In contrast, Ambulatory Surgical Center (ASC) Medicare payments are based on the Hospital Outpatient Prospective Payment System (OPPS). These rates are not subject to budget neutrality and are more responsive to inflation and overall cost-of-care changes.

The difference in methodology was made clear once again when 2025 rates came out. Take, for example, one of the most common ASC procedures: colonoscopy with biopsy: we see that Professional Fee reimbursement declined 4.1% while ASC reimbursement increased 3.4%—a 7.5% swing.

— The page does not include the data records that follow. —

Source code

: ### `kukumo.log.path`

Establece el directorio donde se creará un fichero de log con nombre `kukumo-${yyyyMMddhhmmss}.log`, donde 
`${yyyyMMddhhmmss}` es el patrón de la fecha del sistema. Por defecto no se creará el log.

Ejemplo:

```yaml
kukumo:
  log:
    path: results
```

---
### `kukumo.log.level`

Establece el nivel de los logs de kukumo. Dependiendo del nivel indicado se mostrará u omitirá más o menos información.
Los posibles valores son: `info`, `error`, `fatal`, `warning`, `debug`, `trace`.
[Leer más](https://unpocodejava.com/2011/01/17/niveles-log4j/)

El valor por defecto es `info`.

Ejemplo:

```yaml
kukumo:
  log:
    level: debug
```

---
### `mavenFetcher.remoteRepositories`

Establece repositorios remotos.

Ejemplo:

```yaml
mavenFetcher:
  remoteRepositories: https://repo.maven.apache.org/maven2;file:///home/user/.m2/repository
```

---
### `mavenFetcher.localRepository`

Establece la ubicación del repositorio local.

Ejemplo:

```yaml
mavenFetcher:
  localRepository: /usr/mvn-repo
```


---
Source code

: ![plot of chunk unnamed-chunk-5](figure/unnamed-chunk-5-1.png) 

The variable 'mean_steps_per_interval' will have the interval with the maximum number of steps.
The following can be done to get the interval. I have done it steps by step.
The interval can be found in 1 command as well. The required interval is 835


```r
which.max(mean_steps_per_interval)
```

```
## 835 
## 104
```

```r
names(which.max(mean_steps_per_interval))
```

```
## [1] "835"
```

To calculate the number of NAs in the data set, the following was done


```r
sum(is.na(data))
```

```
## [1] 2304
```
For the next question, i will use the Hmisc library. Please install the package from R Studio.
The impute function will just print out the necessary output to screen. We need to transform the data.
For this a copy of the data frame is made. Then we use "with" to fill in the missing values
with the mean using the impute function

This is now the fourth consecutive year that national professional fee reimbursement has decreased—and the ninth straight year that ASC payments have increased. Over time, this adds up. Using 2016 as a baseline (1.0x), we see that over the last ten years the ASC rate has increased 50% while the professional fee rate has decreased 13%. To put that in real dollars, in 2016, a colonoscopy performed at the office only reimbursed $161 less per case than one performed at an ASC; it now reimburses $411 less per case—a $250 change. No wonder that many office-based surgery suites are struggling to remain financially viable.

Looking Ahead

While there is always uncertainty over future reimbursement, it is unlikely that professional fees will receive a reprieve any time soon. The US economy is being overwhelmed by a record amount of debt, as well as an increasingly aged population with a growing number of Medicare beneficiaries each year.

On the ASC front, the future is more promising. CMS favors the ASC as a site of service—to both the unregulated office and the incredibly expensive hospital. Even today, ASC reimbursement for a given procedure is barely half what is received by a hospital, and this gap is likely to shrink. If proposed site-neutrality legislation passes (as many experts predict), hospital payments will be reduced, while ASC payments may increase—likely converging somewhere in the middle.

For now, office-based gastroenterologists who perform cases in the office are dealing with reduced Medicare reimbursement in the new year, as well as lower reimbursement for many commercial and managed plans that are in one way or another tied to Medicare.

Understanding these trends—and adapting to them—will be critical for practice sustainability in the years ahead.